Snegoviktor & OverhangWolf
Snegoviktor Snegoviktor
OverhangWolf OverhangWolf
OverhangWolf OverhangWolf
I’ve been crunching the numbers on the most efficient anchor layout for a vertical ice climb—care to compare your map memory to my model?
Snegoviktor Snegoviktor
Sure, drop your numbers, but if you forget to check the micro‑cracks in that slab, you'll be buying a lesson in failure.
OverhangWolf OverhangWolf
Here’s the plan: 1.5‑meter spacing between pins, 0.8‑meter offset to avoid the slab’s stress nodes, 45‑degree inclination for optimal shear, and a 12‑gram weight per anchor to keep the load below 0.6 kPa. I’ll run a finite‑element model on the slab to spot micro‑cracks—because a “good idea” that ignores a single hairline flaw ends up costing more in morale than in steel.
Snegoviktor Snegoviktor
Looks solid, but that 12‑gram weight is a touch light if the ice cracks under the first freeze‑thaw cycle.

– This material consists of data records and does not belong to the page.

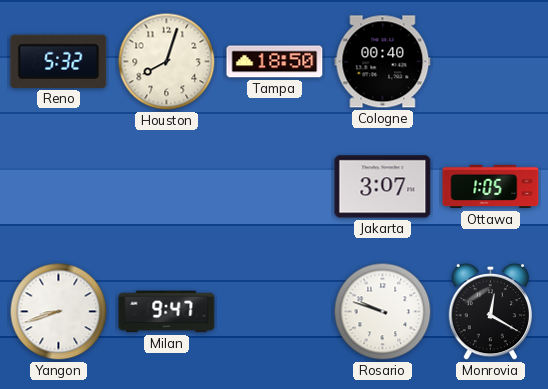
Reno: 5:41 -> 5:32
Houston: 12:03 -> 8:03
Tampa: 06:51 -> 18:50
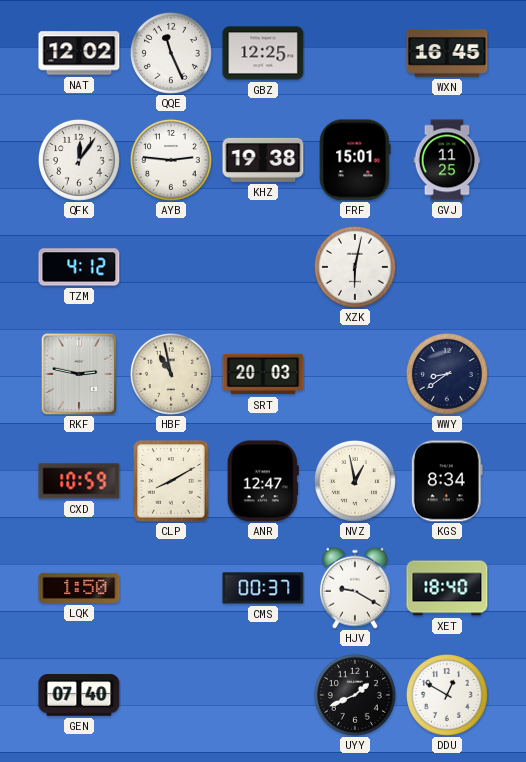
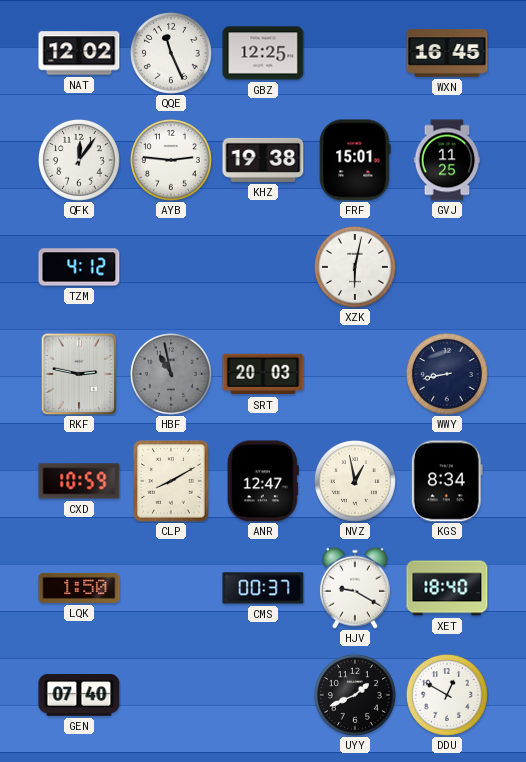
HBF dial: cream -> grey
WWY: 8:39 -> 8:43
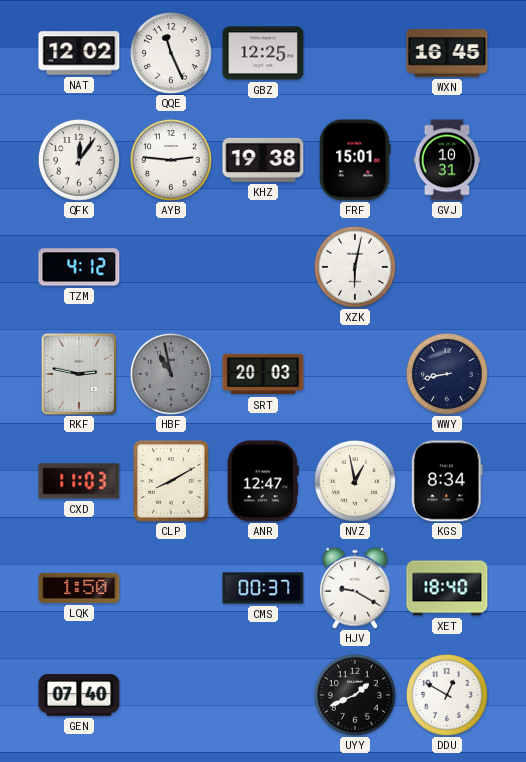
GVJ: 11:25 -> 10:31
CXD: 10:59 -> 11:03
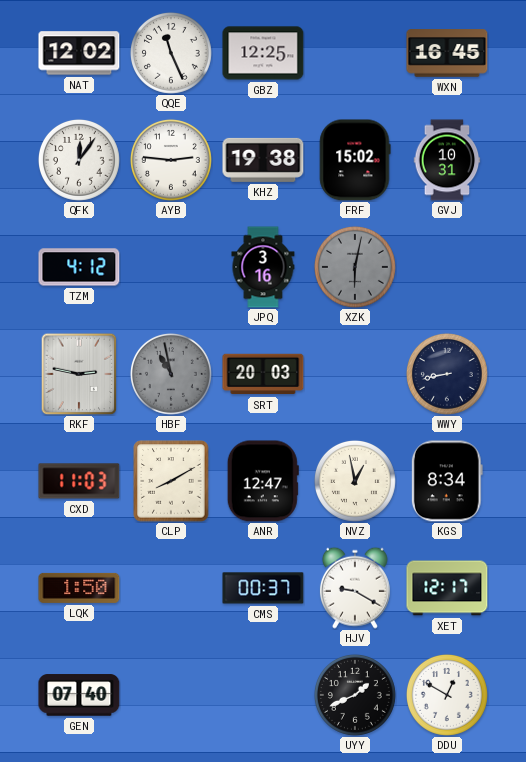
FRF: 15:01 -> 15:02
JPQ: none -> 3:16
XZK dial: white -> grey
XET: 18:40 -> 12:17
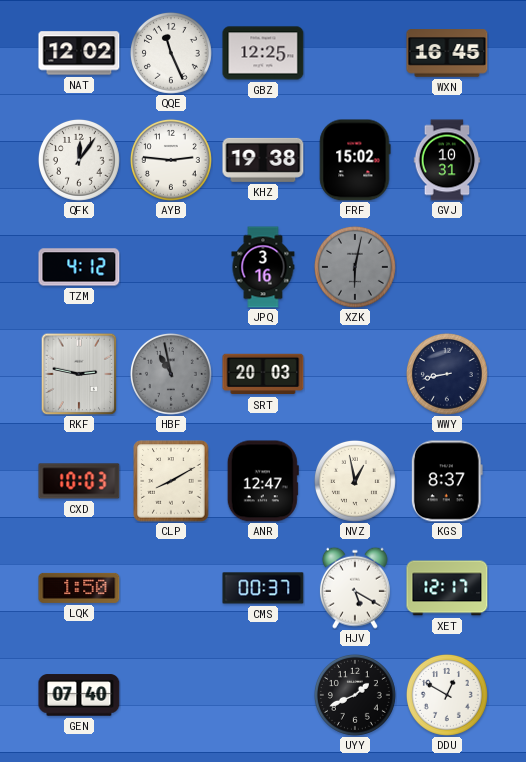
CXD: 11:03 -> 10:03
KGS: 8:34 -> 8:37
HJV: 9:20 -> 5:20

Make sure the slab’s thermal expansion isn’t throwing the angles off. A quick field test on a nearby wall could save you a lot of weight later.
OverhangWolf OverhangWolf
You’re right, a 12‑gram weight is optimistic; let’s bump it to 18 grams and run the thermal expansion matrix in a second‑order approximation. I’ll grab a section of the nearby wall, set up a strain gauge array, and record the first freeze‑thaw cycle. That way I can confirm the anchor angles stay within the tolerance band before we commit to the field.